Climate one of “top risks” facing insurance industry – Mark Carney

Bank of England chief defends climate risk investigation against “green claptrap” jibe from climate sceptic Lord Lawson

(Pic: Bank of England/Flickr)

(Pic: Bank of England/Flickr)

By Ed King

The Governor of the Bank of England has defended plans to investigate the risks posed by climate change, telling UK lawmakers it is one of the “top risks” facing the financial services industry.

“It’s absolutely essential we discharge our duty to protect policy holders in the insurance industry,” Mark Carney told a session of the House of Lords economic committee on Tuesday.

“In the re-insurance business one of the top risks is climate change – that is the assessed risk of those institutions with money on the line.”

Carney was responding to a question asked by Lord Lawson, a founding member of climate sceptic think-tank the Global Warming Policy Foundation.

Lawson asked why, when the economy was just recovering, Carney had announced plans for research into climate risk.

“There are a whole other lot of remaining problems… wouldn’t it be better if you focused attention on those instead of engaging in green claptrap?” Lawson said.

Report: Finance bodies should assess climate risk, says BoE

The former chancellor was referring to a study commissioned by the Bank last month to explore the various effects climate change could have on financial markets.

Carney told the committee the Bank was committed to understanding the potential impact of climate change on an industry that manages an estimated £1.8 trillion of investments. The review is to be published later this year.

The issue of “stranded assets” is less about climate change and more about transparency, he added. It was important to work out the “reliance on companies of certain types of assets”, particularly if tougher carbon pricing policies were implemented by government.

“The actual adjustment is a product of not climate change per se but government policy.

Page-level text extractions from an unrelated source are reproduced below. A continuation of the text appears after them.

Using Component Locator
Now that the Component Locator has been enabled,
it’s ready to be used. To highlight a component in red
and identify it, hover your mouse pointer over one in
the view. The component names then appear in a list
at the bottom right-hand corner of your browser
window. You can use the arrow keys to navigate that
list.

Pricing carbon could have an impact on the value of assets on a balance sheet,” he said.

Last October, Carney warned that the “vast majority” of fossil fuel reserves were unburnable if temperature rise were to be limited to 2C, beyond which scientists say more floods, droughts and rising sea levels could occur.

A ten-year review of natural disasters released by the UN last week found 87% were climate-related, displacing 155 million people since 2008 with total economic losses [including earthquakes] of $1.7 trillion.

Losses that are specifically attributed to climate-linked disasters are costing an average of US$250-300 billion every year, said the UN in a separate study.